On Friday we elected to stay in during the morning, in order to wait for Dimview's granddaughter and Everything2's most devoted noder, Fniggles, to arrive, escorted by her parents. Fniggles is just over one year old and thanks to Dimview's birthday gift of a user account she has been a noder her entire life, although she is probably not quite old to comprehend this yet, let alone the tremendous responsibilities and powers that have been bestowed upon her by her noble noding ancestor. Exactly what Fniggles will think when she grows up enough to understand E2 is entirely beyond me. It feels like some kind of vast heroic epic in the making. One day, when she turns eighteen, her parents will take her aside and explain, "There's something we haven't told you..." And how will she react? Horror? Embarrassment? Indifference? Or, in the space year 2026, will she resurrect the surely-dead website of Everything2 and lead it to our eternally promised but never delivered mastery of the universe and all information within?
Children who have been special/different/"chosen" since birth are commonplace in fiction, but it's not every day that one gets to watch a new one emerge in reality. It's like we were present at her secret origin or something.
Fniggles has been taught not to touch computers, which is probably wise, so, despite the encouragement of our scary room full of complete strangers, she was reluctant to get up in front of Dimview's laptop and start bashing keys. Eventually, however, she was coaxed into noding for the first time, and Dimview will probably put it online in her behalf some time soon. Belatedly, I have realised that perhaps giving her a keyboard and not showing her that it was connected to a screen might have been more effective.

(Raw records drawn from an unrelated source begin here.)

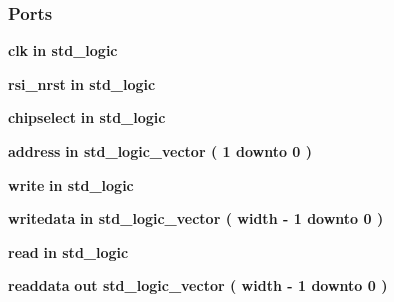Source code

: \subsubsection*{Ports}
 \begin{DoxyCompactItemize}
\item 
{\bf clk}  {\bfseries {\bfseries \textcolor{keywordflow}{in}\textcolor{vhdlchar}{ }}} {\bfseries \textcolor{comment}{std\+\_\+logic}\textcolor{vhdlchar}{ }} 
\item 
{\bf rsi\+\_\+nrst}  {\bfseries {\bfseries \textcolor{keywordflow}{in}\textcolor{vhdlchar}{ }}} {\bfseries \textcolor{comment}{std\+\_\+logic}\textcolor{vhdlchar}{ }} 
\item 
{\bf chipselect}  {\bfseries {\bfseries \textcolor{keywordflow}{in}\textcolor{vhdlchar}{ }}} {\bfseries \textcolor{comment}{std\+\_\+logic}\textcolor{vhdlchar}{ }} 
\item 
{\bf address}  {\bfseries {\bfseries \textcolor{keywordflow}{in}\textcolor{vhdlchar}{ }}} {\bfseries \textcolor{comment}{std\+\_\+logic\+\_\+vector}\textcolor{vhdlchar}{ }\textcolor{vhdlchar}{(}\textcolor{vhdlchar}{ }\textcolor{vhdlchar}{ } \textcolor{vhdldigit}{1} \textcolor{vhdlchar}{ }\textcolor{keywordflow}{downto}\textcolor{vhdlchar}{ }\textcolor{vhdlchar}{ } \textcolor{vhdldigit}{0} \textcolor{vhdlchar}{ }\textcolor{vhdlchar}{)}\textcolor{vhdlchar}{ }} 
\item 
{\bf write}  {\bfseries {\bfseries \textcolor{keywordflow}{in}\textcolor{vhdlchar}{ }}} {\bfseries \textcolor{comment}{std\+\_\+logic}\textcolor{vhdlchar}{ }} 
\item 
{\bf writedata}  {\bfseries {\bfseries \textcolor{keywordflow}{in}\textcolor{vhdlchar}{ }}} {\bfseries \textcolor{comment}{std\+\_\+logic\+\_\+vector}\textcolor{vhdlchar}{ }\textcolor{vhdlchar}{(}\textcolor{vhdlchar}{ }\textcolor{vhdlchar}{ }\textcolor{vhdlchar}{ }\textcolor{vhdlchar}{ }{\bfseries {\bf width}} \textcolor{vhdlchar}{-\/}\textcolor{vhdlchar}{ } \textcolor{vhdldigit}{1} \textcolor{vhdlchar}{ }\textcolor{keywordflow}{downto}\textcolor{vhdlchar}{ }\textcolor{vhdlchar}{ } \textcolor{vhdldigit}{0} \textcolor{vhdlchar}{ }\textcolor{vhdlchar}{)}\textcolor{vhdlchar}{ }} 
\item 
{\bf read}  {\bfseries {\bfseries \textcolor{keywordflow}{in}\textcolor{vhdlchar}{ }}} {\bfseries \textcolor{comment}{std\+\_\+logic}\textcolor{vhdlchar}{ }} 
\item 
{\bf readdata}  {\bfseries {\bfseries \textcolor{keywordflow}{out}\textcolor{vhdlchar}{ }}} {\bfseries \textcolor{comment}{std\+\_\+logic\+\_\+vector}\textcolor{vhdlchar}{ }\textcolor{vhdlchar}{(}\textcolor{vhdlchar}{ }\textcolor{vhdlchar}{ }\textcolor{vhdlchar}{ }\textcolor{vhdlchar}{ }{\bfseries {\bf width}} \textcolor{vhdlchar}{-\/}\textcolor{vhdlchar}{ } \textcolor{vhdldigit}{1} \textcolor{vhdlchar}{ }\textcolor{keywordflow}{downto}\textcolor{vhdlchar}{ }\textcolor{vhdlchar}{ } \textcolor{vhdldigit}{0} \textcolor{vhdlchar}{ }\textcolor{vhdlchar}{)}\textcolor{vhdlchar}{ }} 

\end{DoxyCompactItemize}
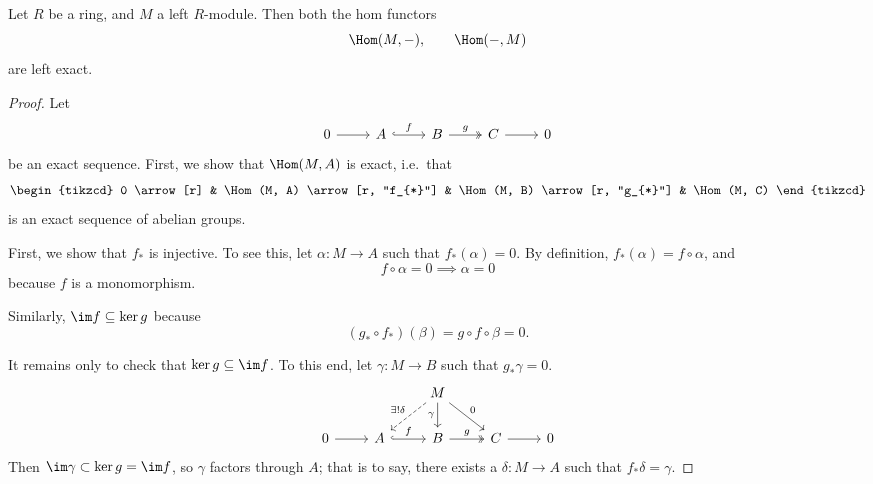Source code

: \documentclass[main.tex]{subfiles}
\begin{document}
\begin{proposition}
  \label{prop:hom_functor_left_exact}
  Let $R$ be a ring, and $M$ a left $R$-module. Then both the hom functors
  \begin{equation*}
    \Hom(M, -),\qquad \Hom(-, M)
  \end{equation*}
  are left exact.
\end{proposition}
\begin{proof}
  Let
  \begin{equation*}
    \begin{tikzcd}
      0
      \arrow[r]
      & A
      \arrow[r, hookrightarrow, "f"]
      & B
      \arrow[r, twoheadrightarrow, "g"]
      & C
      \arrow[r]
      & 0
    \end{tikzcd}
  \end{equation*}
  be an exact sequence. First, we show that $\Hom(M, A)$ is exact, i.e.\ that
  \begin{equation*}
    \begin{tikzcd}
      0
      \arrow[r]
      & \Hom(M, A)
      \arrow[r, "f_{*}"]
      & \Hom(M, B)
      \arrow[r, "g_{*}"]
      & \Hom(M, C)
    \end{tikzcd}
  \end{equation*}
  is an exact sequence of abelian groups.

  First, we show that $f_{*}$ is injective. To see this, let $\alpha\colon M \to A$ such that $f_{*}(\alpha) = 0$. By definition, $f_{*}(\alpha) = f \circ \alpha$, and 
  \begin{equation*}
    f \circ \alpha = 0 \implies \alpha = 0
  \end{equation*}
  because $f$ is a monomorphism.

  Similarly, $\im f \subseteq \ker g$ because
  \begin{equation*}
    (g_{*} \circ f_{*})(\beta) = g \circ f \circ \beta = 0.
  \end{equation*}

  It remains only to check that $\ker g \subseteq \im f$. To this end, let $\gamma\colon M \to B$ such that $g_{*}\gamma = 0$.
  \begin{equation*}
    \begin{tikzcd}
      && M
      \arrow[d, swap, "\gamma"]
      \arrow[dr, "0"]
      \arrow[dl, swap, dashed, "\exists!\delta"]
      \\
      0
      \arrow[r]
      & A
      \arrow[r, hookrightarrow, "f"]
      & B
      \arrow[r, twoheadrightarrow, "g"]
      & C
      \arrow[r]
      & 0
    \end{tikzcd}
  \end{equation*}
  Then $\im \gamma \subset \ker g = \im f$, so $\gamma$ factors through $A$; that is to say, there exists a $\delta\colon M \to A$ such that $f_{*}\delta = \gamma$.
\end{proof}
\end{document}
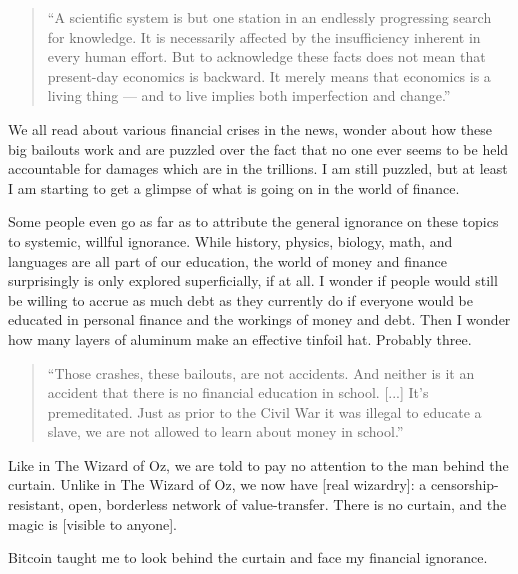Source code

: \begin{quotation}
``A scientific system is but one station in an endlessly progressing
search for knowledge. It is necessarily affected by the insufficiency
inherent in every human effort. But to acknowledge these facts does
not mean that present-day economics is backward. It merely means that
economics is a living thing --- and to live implies both imperfection
and change.''
\end{quotation}

We all read about various financial crises in the news, wonder about how
these big bailouts work and are puzzled over the fact that no one ever
seems to be held accountable for damages which are in the trillions. I
am still puzzled, but at least I am starting to get a glimpse of what is
going on in the world of finance.

Some people even go as far as to attribute the general ignorance on
these topics to systemic, willful ignorance. While history, physics,
biology, math, and languages are all part of our education, the world of
money and finance surprisingly is only explored superficially, if at
all. I wonder if people would still be willing to accrue as much debt as
they currently do if everyone would be educated in personal finance and
the workings of money and debt. Then I wonder how many layers of
aluminum make an effective tinfoil hat. Probably three.

\begin{quotation}
``Those crashes, these bailouts, are not accidents. And neither is it
an accident that there is no financial education in school. [...]
It's premeditated. Just as prior to the Civil War it was illegal to
educate a slave, we are not allowed to learn about money in school.''
\end{quotation}

Like in The Wizard of Oz, we are told to pay no attention to the man
behind the curtain. Unlike in The Wizard of Oz, we now have [real
wizardry]: a censorship-resistant, open, borderless network of
value-transfer. There is no curtain, and the magic is [visible to
anyone].

Bitcoin taught me to look behind the curtain and face my financial
ignorance.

We headed for the central station of Copenhagen, bringing with us two more members of the Danish noder contingent, soren15 and liveforever, and met up with perennial favourites la petite mort and StrawberryFrog, who had already spent the night in Copenhagen but were staying at a separate hotel away from the Noder Labyrinth. We headed for a pub not far from the front entrance of Tivoli for beer, and it was here that the one reason why I can never move to Denmark reared its ugly head: the booze is mind-bogglingly, cripplingly expensive. BaronWR handed me a 50-kroner note, offering to buy a drink for both of us. When I returned, I was sad to announce that not only had I no change to give him, I had had to inject 50 kroners of my own to cover our round. Do the mathematics. That's about £6.75 for half a litre (i.e. less than a pint) of beer, which is more than twice as expensive as London, and the beer assuredly isn't anywhere near twice as delicious.

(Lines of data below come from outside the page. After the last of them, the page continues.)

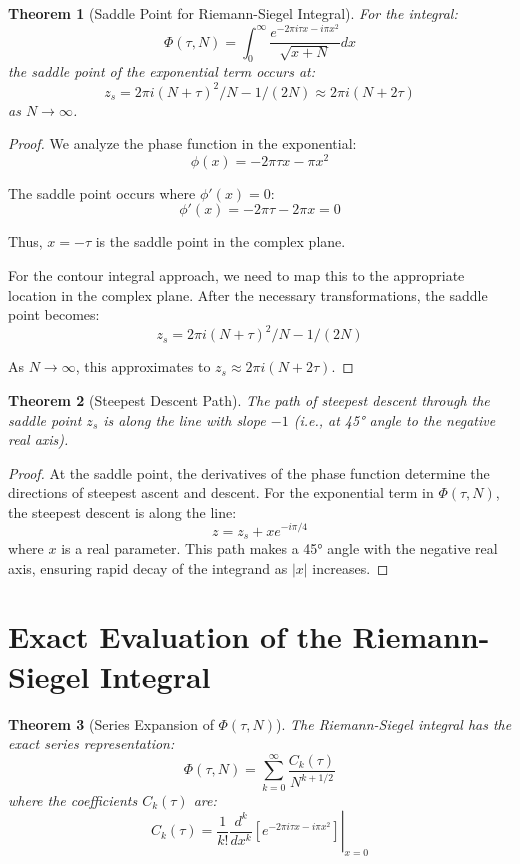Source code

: \documentclass{article}
\newtheorem{theorem}{Theorem}
\begin{document}
\begin{theorem}[Saddle Point for Riemann-Siegel Integral]
For the integral:
\[
\Phi(\tau, N) = \int_0^{\infty}\frac{e^{-2\pi i\tau x - i\pi x^2}}{\sqrt{x + N}}dx
\]
the saddle point of the exponential term occurs at:
\[
z_s = 2\pi i (N + \tau)^2/N - 1/(2N) \approx 2\pi i (N + 2\tau)
\]
as $N \to \infty$.
\end{theorem}

\begin{proof}
We analyze the phase function in the exponential:
\[
\phi(x) = -2\pi \tau x - \pi x^2
\]

The saddle point occurs where $\phi'(x) = 0$:
\[
\phi'(x) = -2\pi \tau - 2\pi x = 0
\]

Thus, $x = -\tau$ is the saddle point in the complex plane. 

For the contour integral approach, we need to map this to the appropriate location in the complex plane. After the necessary transformations, the saddle point becomes:
\[
z_s = 2\pi i (N + \tau)^2/N - 1/(2N)
\]

As $N \to \infty$, this approximates to $z_s \approx 2\pi i (N + 2\tau)$.
\end{proof}

\begin{theorem}[Steepest Descent Path]
The path of steepest descent through the saddle point $z_s$ is along the line with slope $-1$ (i.e., at 45° angle to the negative real axis).
\end{theorem}

\begin{proof}
At the saddle point, the derivatives of the phase function determine the directions of steepest ascent and descent. For the exponential term in $\Phi(\tau, N)$, the steepest descent is along the line:
\[
z = z_s + x e^{-i\pi/4}
\]
where $x$ is a real parameter. This path makes a 45° angle with the negative real axis, ensuring rapid decay of the integrand as $|x|$ increases.
\end{proof}

\section{Exact Evaluation of the Riemann-Siegel Integral}

\begin{theorem}[Series Expansion of $\Phi(\tau, N)$]
The Riemann-Siegel integral has the exact series representation:
\[
\Phi(\tau, N) = \sum_{k=0}^{\infty} \frac{C_k(\tau)}{N^{k+1/2}}
\]
where the coefficients $C_k(\tau)$ are:
\[
C_k(\tau) = \frac{1}{k!}\left.\frac{d^k}{dx^k}\left[e^{-2\pi i\tau x - i\pi x^2}\right]\right|_{x=0}
\]
\end{theorem}
\end{document}
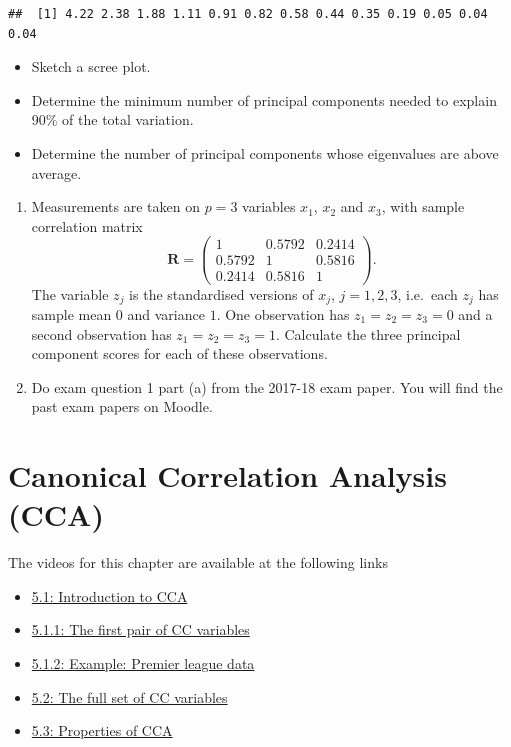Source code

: \documentclass[]{book}
\providecommand{\tightlist}{%
  \setlength{\itemsep}{0pt}\setlength{\parskip}{0pt}}
\theoremstyle{definition}
\theoremstyle{definition}
\theoremstyle{definition}
\theoremstyle{remark}
\begin{document}
\begin{verbatim}
##  [1] 4.22 2.38 1.88 1.11 0.91 0.82 0.58 0.44 0.35 0.19 0.05 0.04 0.04
\end{verbatim}

\begin{itemize}
\tightlist
\item
  Sketch a scree plot.
\item
  Determine the minimum number of principal components needed to explain 90\% of the total variation.
\item
  Determine the number of principal components whose eigenvalues are above average.
\end{itemize}

\begin{enumerate}
\def\labelenumi{\arabic{enumi}.}
\setcounter{enumi}{3}
\item
  Measurements are taken on \(p=3\) variables \(x_1\), \(x_2\) and \(x_3\), with sample correlation matrix
  \[
   \mathbf R= \begin{pmatrix} 1 & 0.5792 & 0.2414 \\ 0.5792 & 1 & 0.5816 \\ 0.2414 & 0.5816 & 1 \end{pmatrix}.
  \]
  The variable \(z_j\) is the standardised versions of \(x_j\), \(j=1,2,3\), i.e.~each \(z_j\) has sample mean \(0\) and variance \(1\).
  One observation has \(z_1 = z_2 = z_3 = 0\) and a second observation has \(z_1 = z_2 = z_3 =1\). Calculate the three
  principal component scores for
  each of these observations.
\item
  Do exam question 1 part (a) from the 2017-18 exam paper. You will find the past exam papers on Moodle.
\end{enumerate}

\hypertarget{cca}{%
\chapter{Canonical Correlation Analysis (CCA)}\label{cca}}

The videos for this chapter are available at the following links

\begin{itemize}
\tightlist
\item
  \href{https://mediaspace.nottingham.ac.uk/media/CCA+Introduction/1_qhk7v35f}{5.1: Introduction to CCA}
\item
  \href{https://mediaspace.nottingham.ac.uk/media/CCAA+First+CC/1_yjm6kkxf}{5.1.1: The first pair of CC variables}
\item
  \href{https://mediaspace.nottingham.ac.uk/media/CCAA+Football+Example/1_r2v6924j}{5.1.2: Example: Premier league data}
\item
  \href{https://mediaspace.nottingham.ac.uk/media/CCAA+Full+Set/1_xmdoi9i6}{5.2: The full set of CC variables}
\item
  \href{https://mediaspace.nottingham.ac.uk/media/CCA\%3A\%20Properties/1_g24h27bj}{5.3: Properties of CCA}
\end{itemize}
\end{document}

Liveforever, a history lecturer, then led us on a touristy kind of tour through the Latin quarter of Copenhagen, dispensing sage advice about the various historical landmarks as we passed them... advice which I, a scientist, have sadly since allowed to fall entirely out of my brain. We worked our way past Tycho Brahe's tower (more later) and knobbly leafless trees (even Danish trees are stylish), working our way towards Klaptræet, a traditional destination of the Copenhagenoders, where we enjoyed beer that was even more expensive still. Our final Copenhagenoder, andersa, met up with us. La petite mort and BaronWR, who have much better cameras than me, photographed us using their various magical complicated lens structures, such as the cool bending tripod-like "Lensbaby" device, which allows you to e.g. take a photo of a row of fence posts with all of them in focus. It transpired that their cameras were basically identical except for branding and very minor alterations in shape.
Desiring further, cheaper booze, we left Klaptræet and passed other interesting landmarks and a shop selling ludicrously expensive custom bikes and eventually wound up nowhere because all the pubs and bars we investigated were either too expensive or too full. Finally, we admitted defeat and retired to the Labyrinth, where, with a full complement of noders achieved, we attempted to create a second, grander and much more complicated panorama which, at the time of writing... has not yet been successfully stitched together from its components. Bah!